Une unité musicale dans la liturgie

Aujourd’hui, on retrouve les mêmes messes tout au long de l’année : St Paul, Pro Europa, St Boniface, Peuple de Dieu, Petite messe, St Jean… Or avant, en fonction du temps liturgique, le Kyriale (l’ordinaire de la messe) variait : on avait la messe Orbis Factor pour les dimanches en vert, le kyriale I Lux et Origo pour le Temps Pascal ou le kyriale XVII pour l’Avent et le Carême, le Kyriale IX Cum Jubilo pour les fêtes de la Vierge ou encore la messe des défunts (Kyriale XVIII) pour les funérailles, etc… Cela exprimait une certaine catholicité en même temps qu’on ponctuait l’année liturgique avec des musiques dédiées au temps liturgique, nourrissant la piété populaire en harmonie avec le cycle de la Liturgie. On retrouvait cela partout. Et les cantiques locaux (bretons dans notre cas) prenaient bonne place dans ce concert sacré chantant le saint mystère, enracinant cette foi dans une réalité culturelle concrète.
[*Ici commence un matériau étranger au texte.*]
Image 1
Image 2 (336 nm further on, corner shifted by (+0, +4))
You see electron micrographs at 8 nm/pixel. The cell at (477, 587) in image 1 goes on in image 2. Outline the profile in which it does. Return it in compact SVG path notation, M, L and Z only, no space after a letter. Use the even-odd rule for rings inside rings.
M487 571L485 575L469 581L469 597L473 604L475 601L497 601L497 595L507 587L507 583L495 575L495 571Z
Tout cela a été plus ou moins effacé en même temps dans l’idée que le progressisme liturgique imposait l’éradication des langues locales, alors que l’inclusion de chants bretons dans le répertoire des messes peut être un moyen merveilleux de célébrer le Christ Jésus via la richesse culturelle de la Bretagne. Une richesse musicale auquel le monde séculier ne manque pas de faire honneur, que ce soit via les artistes bretons en concert, les bagadoù… Il suffit de voir comment sont fréquentés les concerts de chants sacrés bretons, d’orgue & bombarde… pour se dire qu’une vraie pastorale peut exister pour peu que l’on s’intéresse au fond culturel breton.
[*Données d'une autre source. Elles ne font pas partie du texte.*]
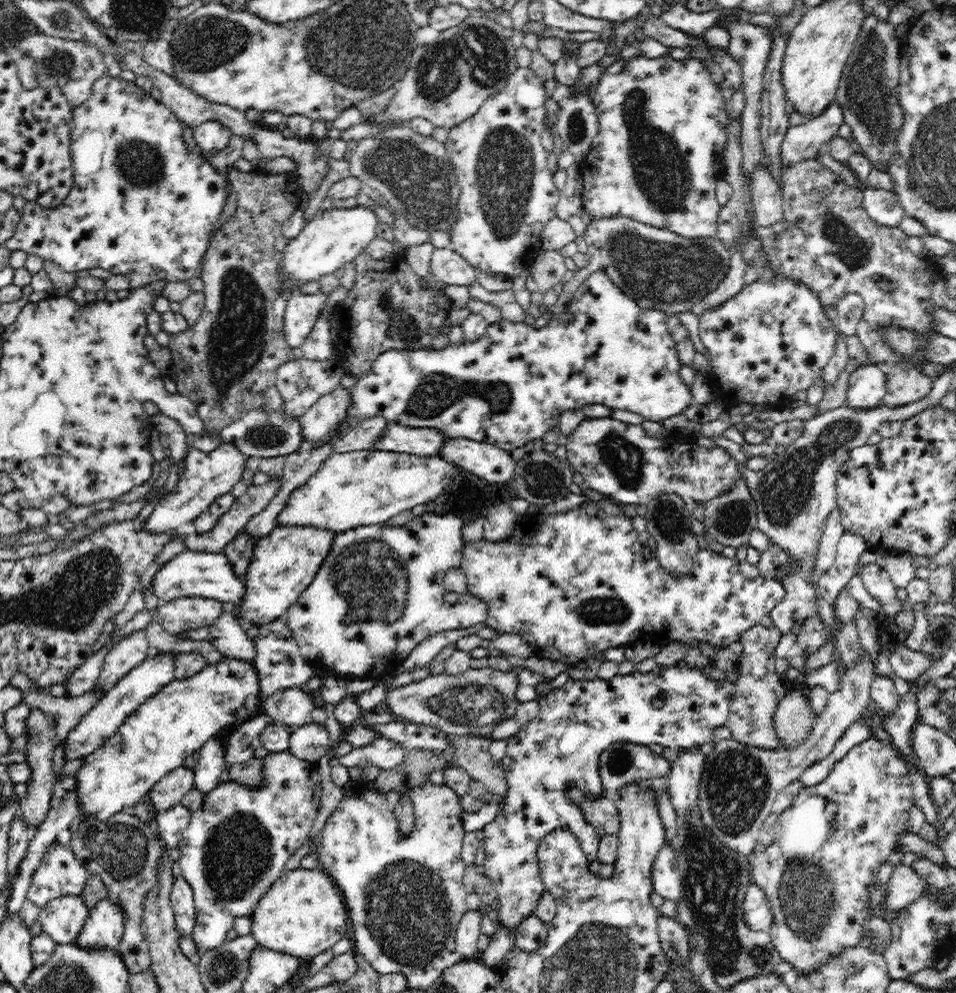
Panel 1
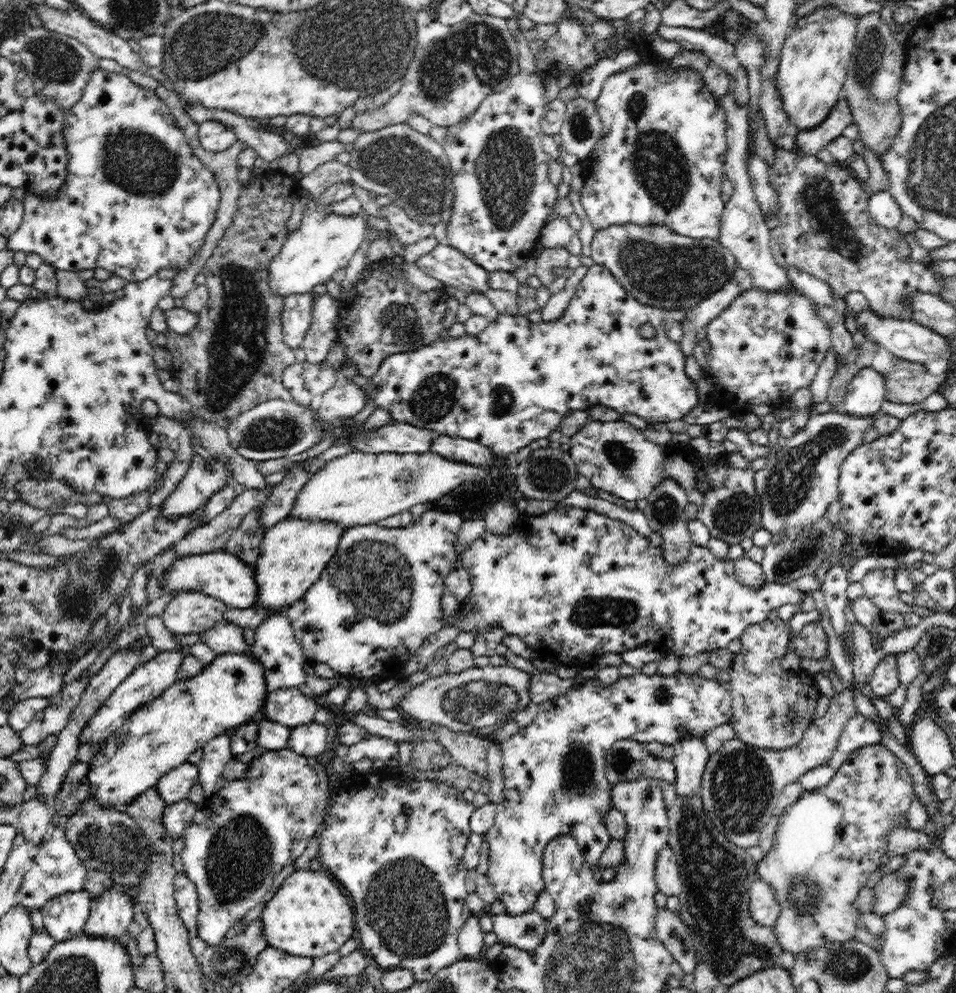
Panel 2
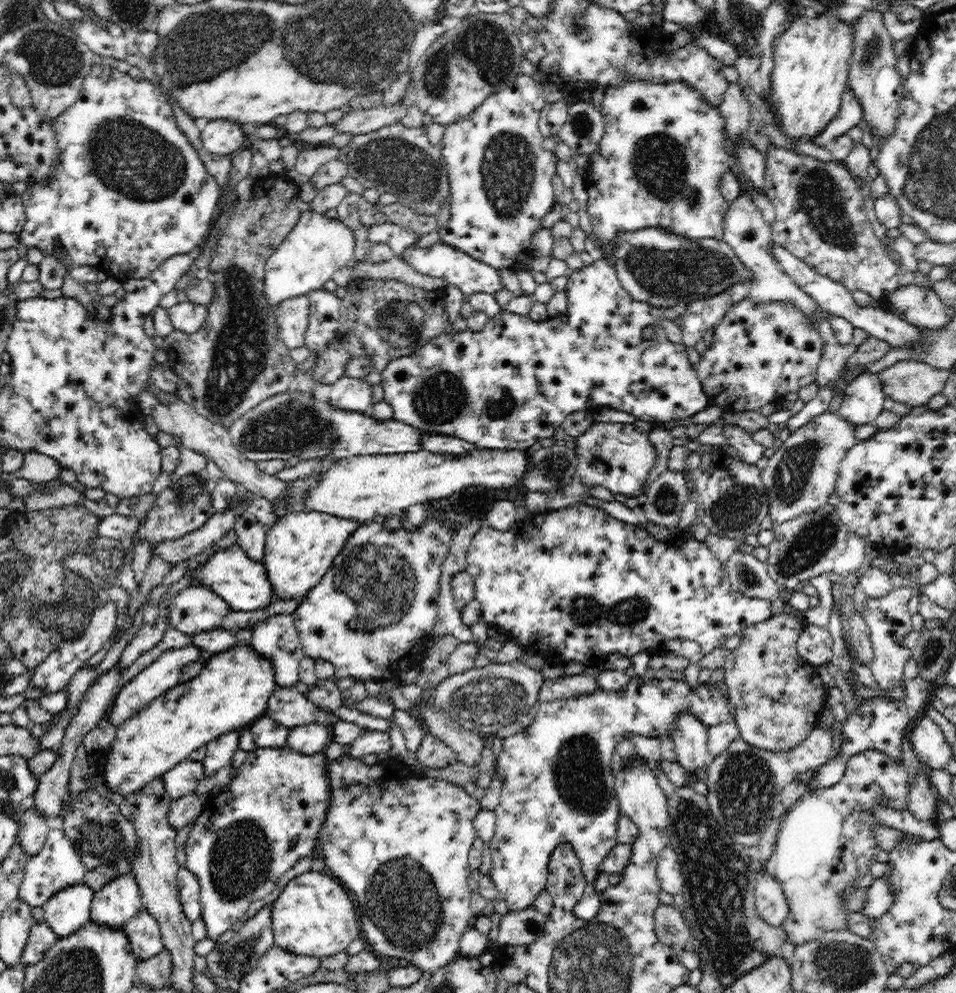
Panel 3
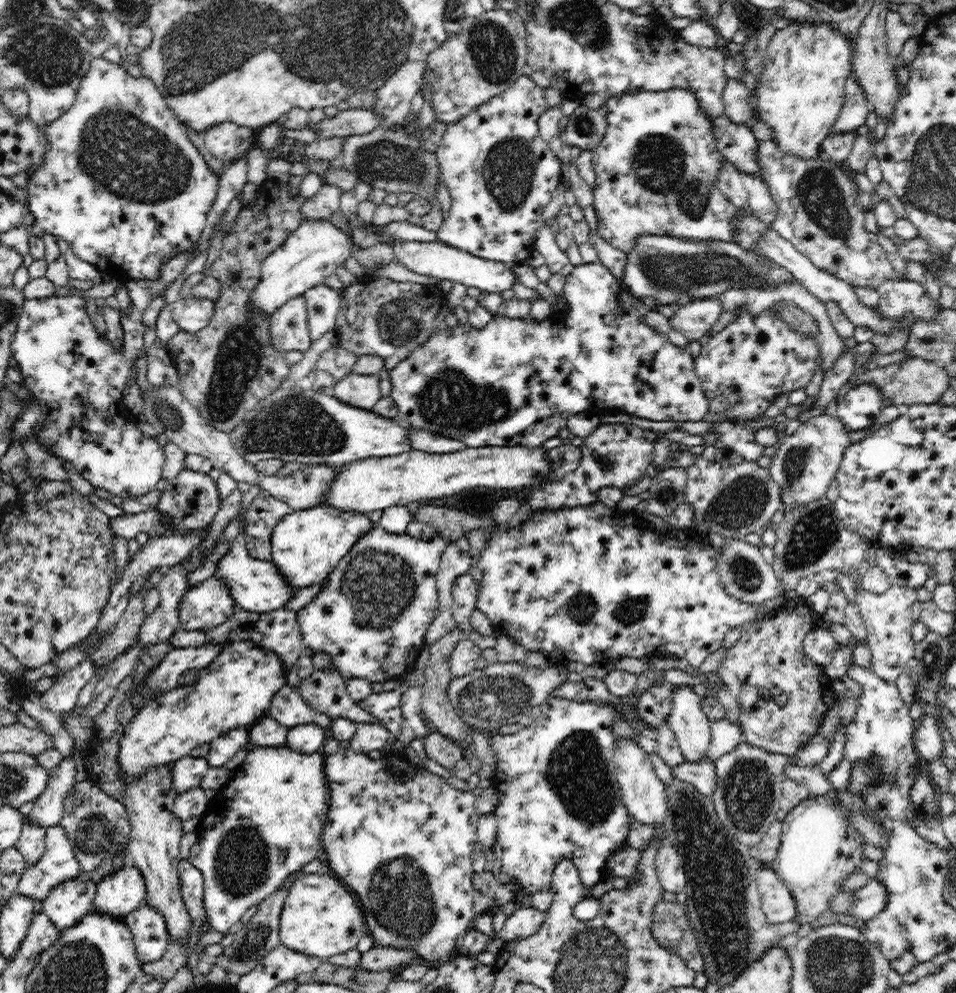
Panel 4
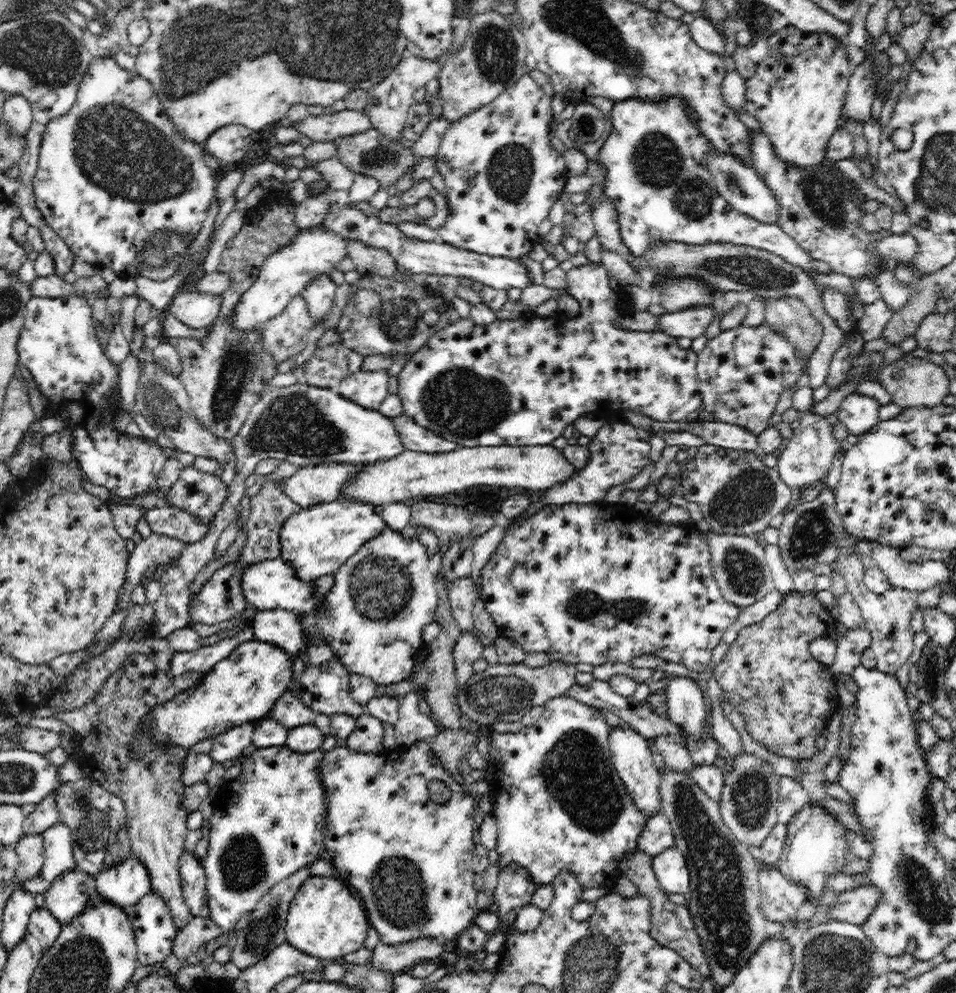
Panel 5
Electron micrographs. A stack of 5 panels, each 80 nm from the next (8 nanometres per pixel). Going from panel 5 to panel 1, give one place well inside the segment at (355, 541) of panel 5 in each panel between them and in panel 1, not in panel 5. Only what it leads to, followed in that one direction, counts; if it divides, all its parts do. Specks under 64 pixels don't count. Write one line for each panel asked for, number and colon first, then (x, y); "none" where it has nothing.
1: (285, 562)
2: (293, 554)
3: (301, 546)
4: (308, 544)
Des pistes inclusives pour le breton à l’église

Il est donc essentiel de travailler à ce que nos paroisses se saisissent à nouveau de ce patrimoine exceptionnel, tout en incitant à la création de nouveaux cantiques en breton. Voici quelques idées pour encourager les paroisses à adopter cette pratique :

  1. Sensibilisation culturelle : organisez dans vos paroisses des événements ou des ateliers pour sensibiliser les membres de la paroisse à la richesse culturelle des chants bretons. Expliquez l’importance de cette tradition, la continuité de ce que chantaient nos aïeux, et comment elle peut enrichir l’expérience spirituelle de la messe, à la fois par les paroles profondes des cantiques et par les mélodies parlant au coeur.

  2. Concerts : organisez des concerts de chants bretons dans les paroisses pour montrer la beauté de cette musique. Invitez des groupes locaux ou des artistes renommés pour captiver l’audience. Puis n’en restez pas à ces concerts et peu à peu, proposez des chants durant la liturgie.

  3. Collaboration avec des musiciens locaux : Encouragez la collaboration avec des musiciens bretons locaux. Beaucoup de paroisses ont des talents musicaux au sein de leur communauté, et cela peut renforcer le lien entre la foi et la culture locale.

  4. Adaptation des chants liturgiques : Encouragez l’adaptation en breton de chants liturgiques plus actuels. Sans mettre de côté le répertoire traditionnel, cela permet, via ce point d’entrée d’intégrer la culture locale de manière organique dans la liturgie. Vous pouvez aussi travailler comme certains à des chants bilingues ou trilingues à l’instar du sanctuaire de Lourdes.

  5. Ateliers de chant breton : Organisez des ateliers de chant breton au sein de la paroisse pour enseigner les mélodies et les paroles. Cela peut créer un sentiment de communauté et encourager la participation active. N’oublions pas le côté fraternel en proposant de se retrouver ensuite autour d’un verre de l’amitié.

  6. Incorporation progressive : Introduisez les chants bretons de manière progressive pour permettre à la communauté paroissiale de s’y habituer. Commencez peut-être par des occasions spéciales, comme les fêtes principales, avant de les intégrer régulièrement aux messes, en lien avec le projet missionnaire diocésain de Vannes qui demande à chaque paroisse de placer au moins un chant breton à chaque messe dominicale. Et pourquoi pas proposer l’angelus en breton à la fin de chaque office.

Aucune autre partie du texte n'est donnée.